▸ GOAL:
Rewrite the entries that begin with the line containing "you | Southern" and end with the line containing "TED Ankara Kolejliler", replacing "Ballots cast" with "Votes cast" and keeping everything else the same. Leave out the pictures.

• • • •

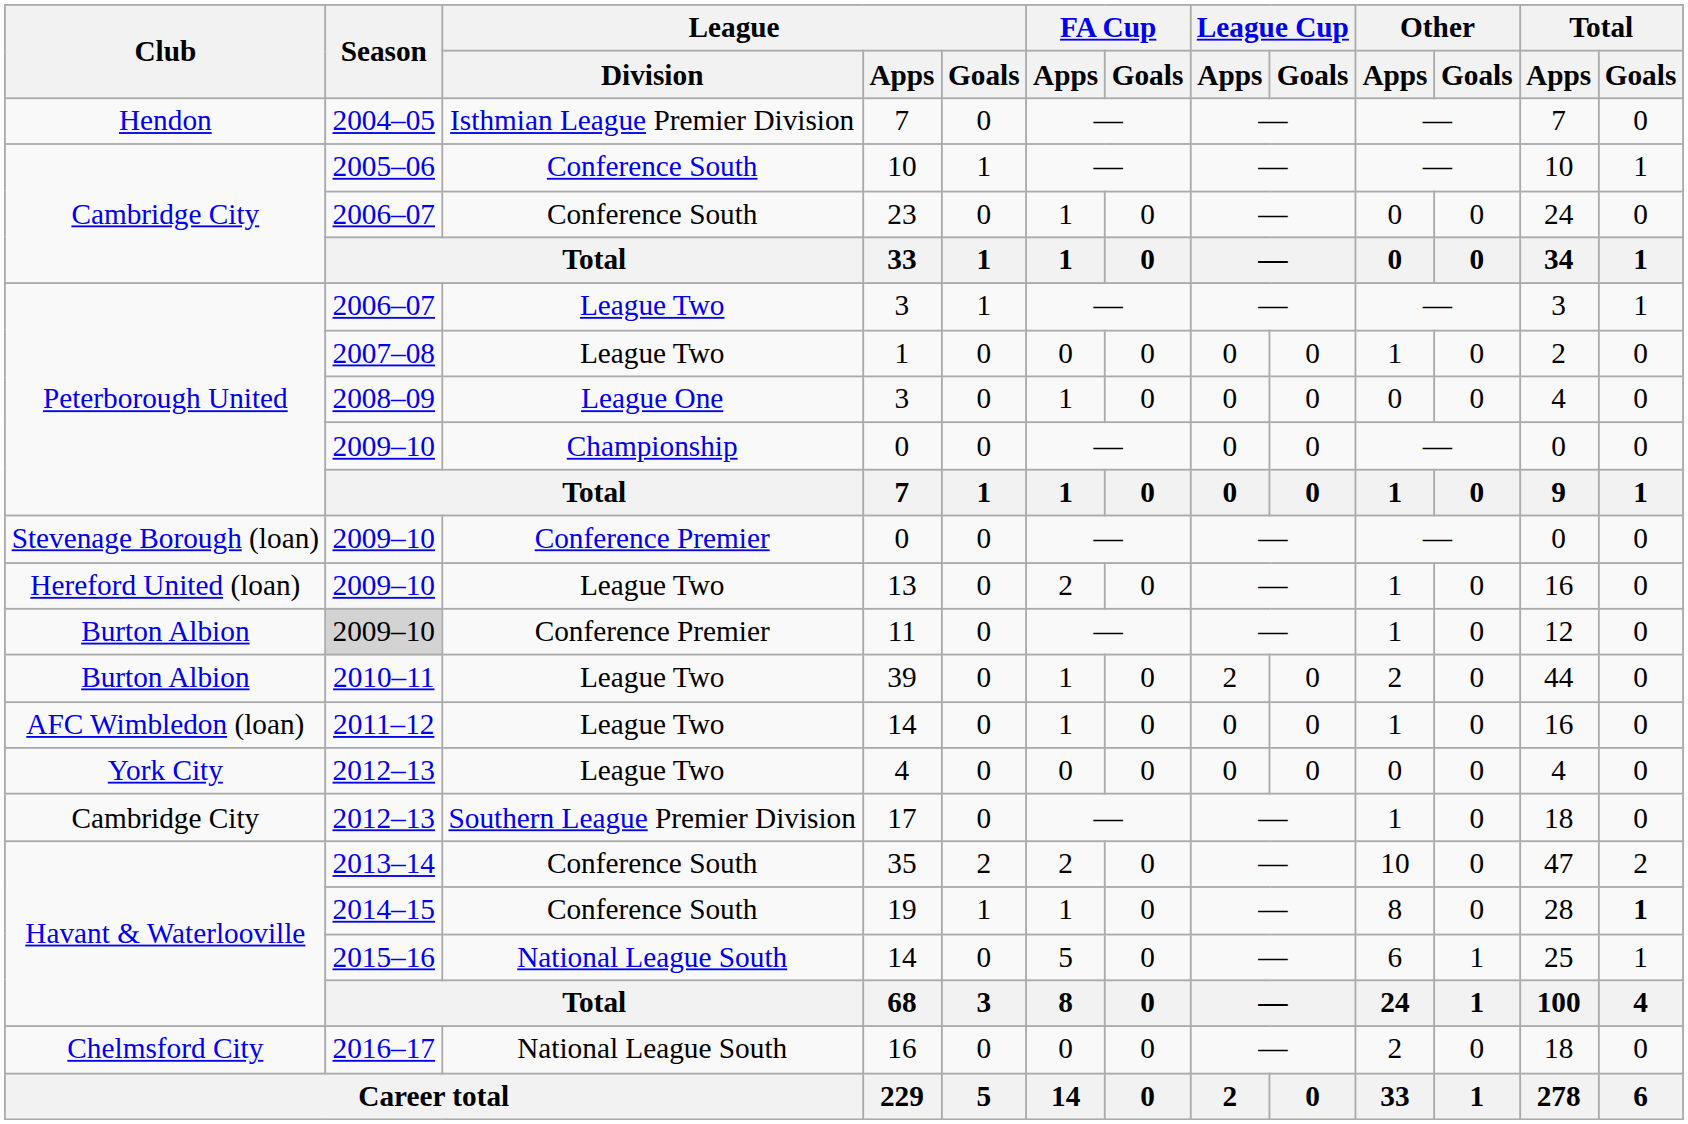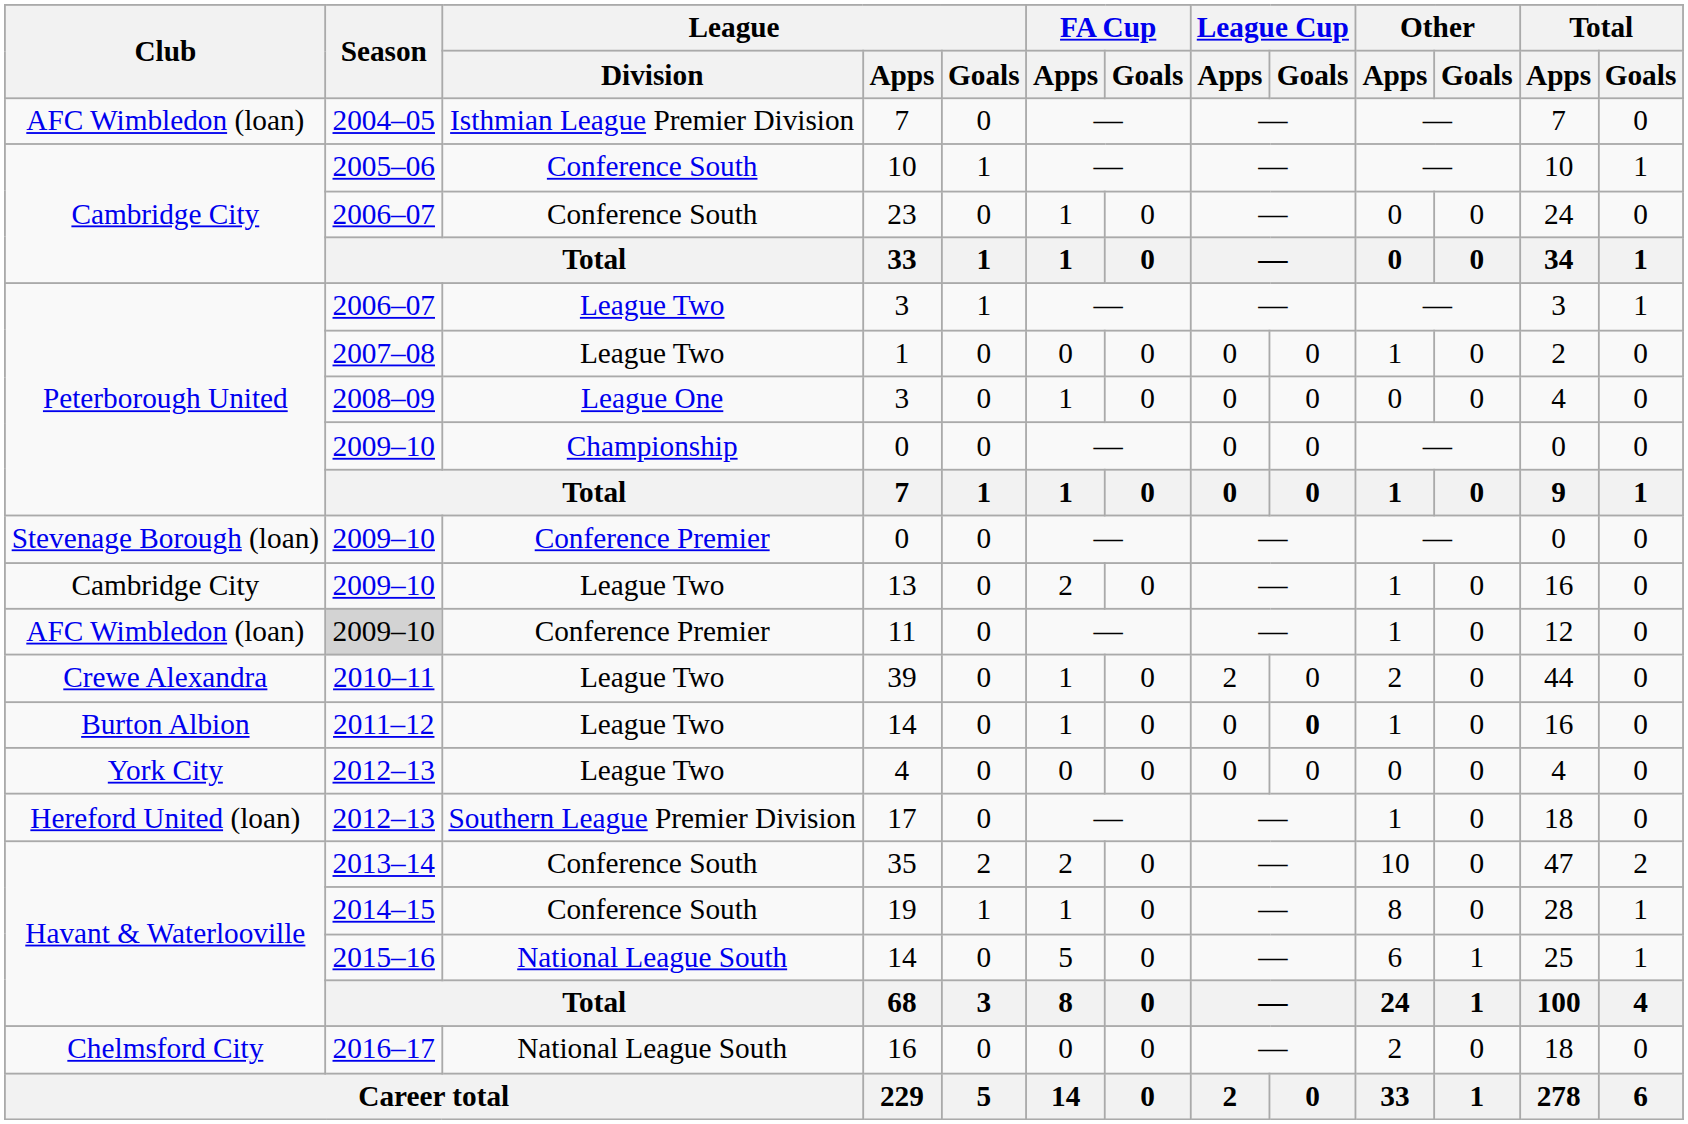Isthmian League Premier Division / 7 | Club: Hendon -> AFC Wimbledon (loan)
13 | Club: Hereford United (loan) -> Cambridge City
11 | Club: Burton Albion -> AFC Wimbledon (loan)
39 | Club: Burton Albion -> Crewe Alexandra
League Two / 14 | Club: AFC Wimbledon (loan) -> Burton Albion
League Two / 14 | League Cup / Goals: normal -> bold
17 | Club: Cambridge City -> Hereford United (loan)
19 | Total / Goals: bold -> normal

• • • •

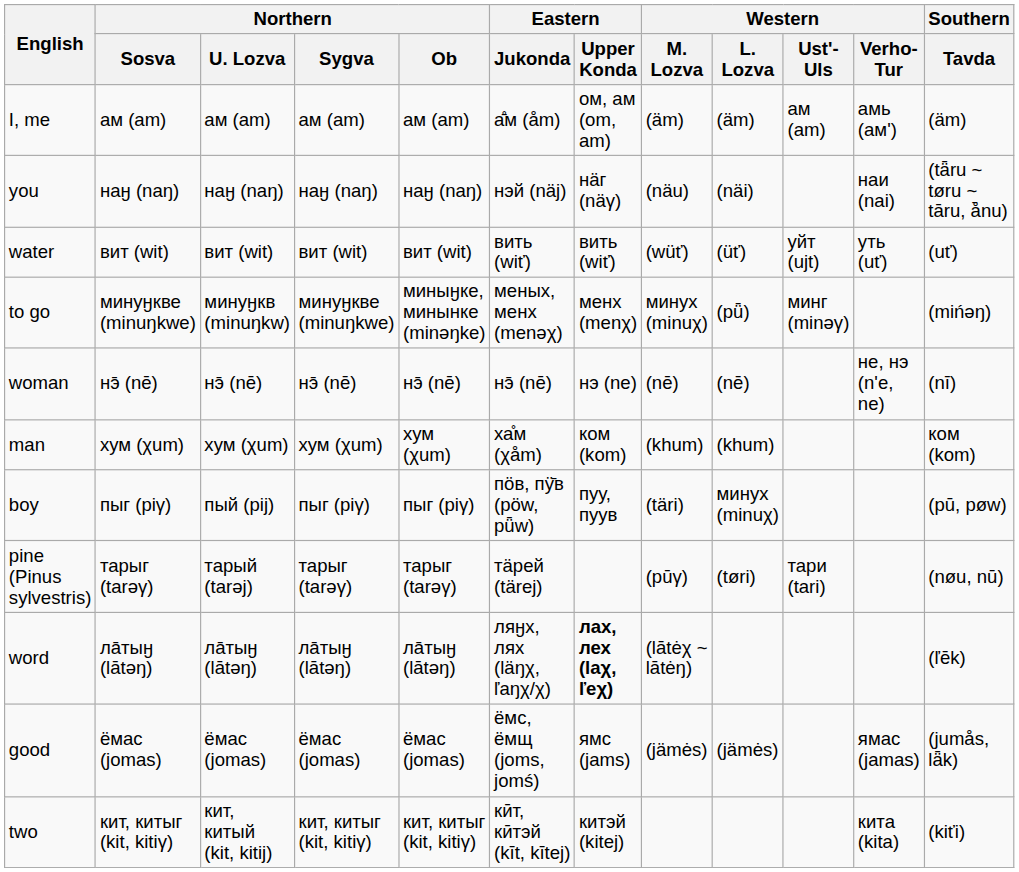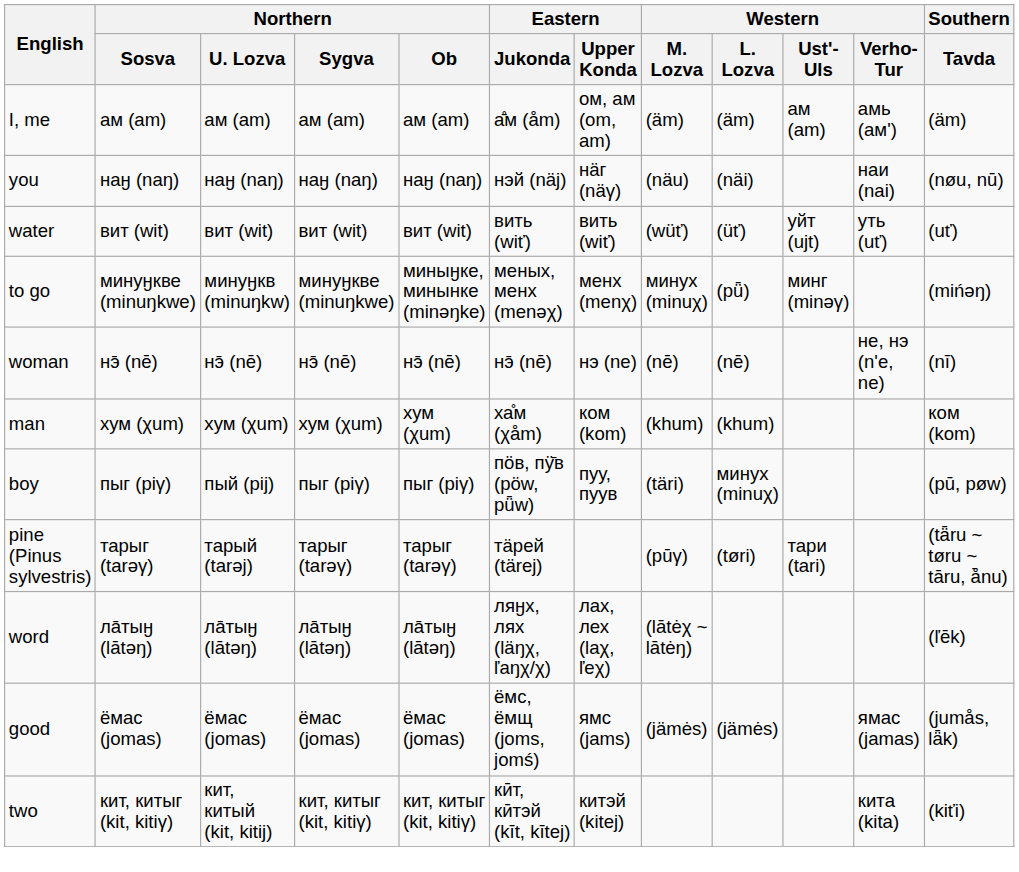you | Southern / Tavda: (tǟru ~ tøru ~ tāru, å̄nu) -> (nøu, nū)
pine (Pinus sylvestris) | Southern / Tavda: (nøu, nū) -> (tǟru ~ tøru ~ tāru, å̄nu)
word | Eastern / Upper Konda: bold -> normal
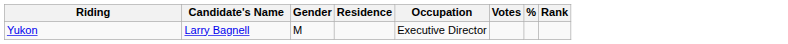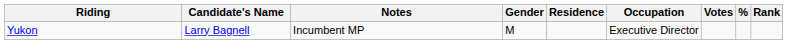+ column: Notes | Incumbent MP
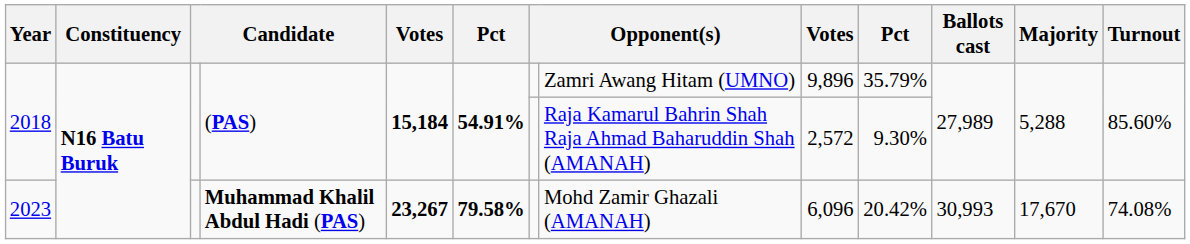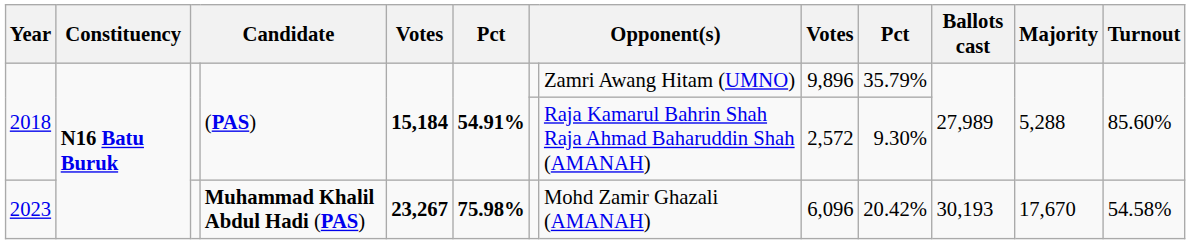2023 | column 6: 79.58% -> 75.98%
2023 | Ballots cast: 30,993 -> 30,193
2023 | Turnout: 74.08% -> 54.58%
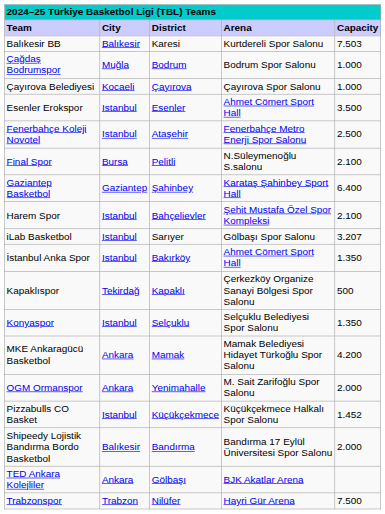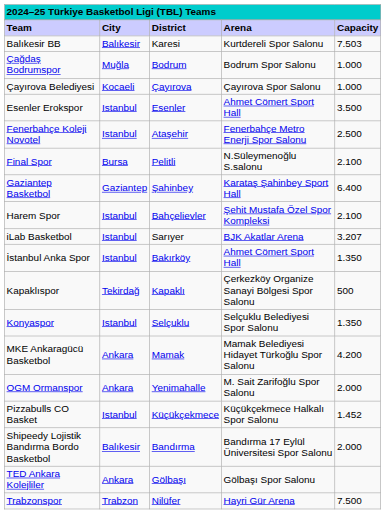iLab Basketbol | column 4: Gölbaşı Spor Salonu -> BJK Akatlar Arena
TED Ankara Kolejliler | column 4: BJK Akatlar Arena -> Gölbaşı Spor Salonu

• • • •

▸ ANSWER TO THE TASK:
you | Southern / Tavda: (tǟru ~ tøru ~ tāru, å̄nu) -> (nøu, nū)
pine (Pinus sylvestris) | Southern / Tavda: (nøu, nū) -> (tǟru ~ tøru ~ tāru, å̄nu)
word | Eastern / Upper Konda: bold -> normal
+ column: Notes | Incumbent MP
2023 | column 6: 79.58% -> 75.98%
2023 | Votes cast: 30,993 -> 30,193
2023 | Turnout: 74.08% -> 54.58%
iLab Basketbol | column 4: Gölbaşı Spor Salonu -> BJK Akatlar Arena
TED Ankara Kolejliler | column 4: BJK Akatlar Arena -> Gölbaşı Spor Salonu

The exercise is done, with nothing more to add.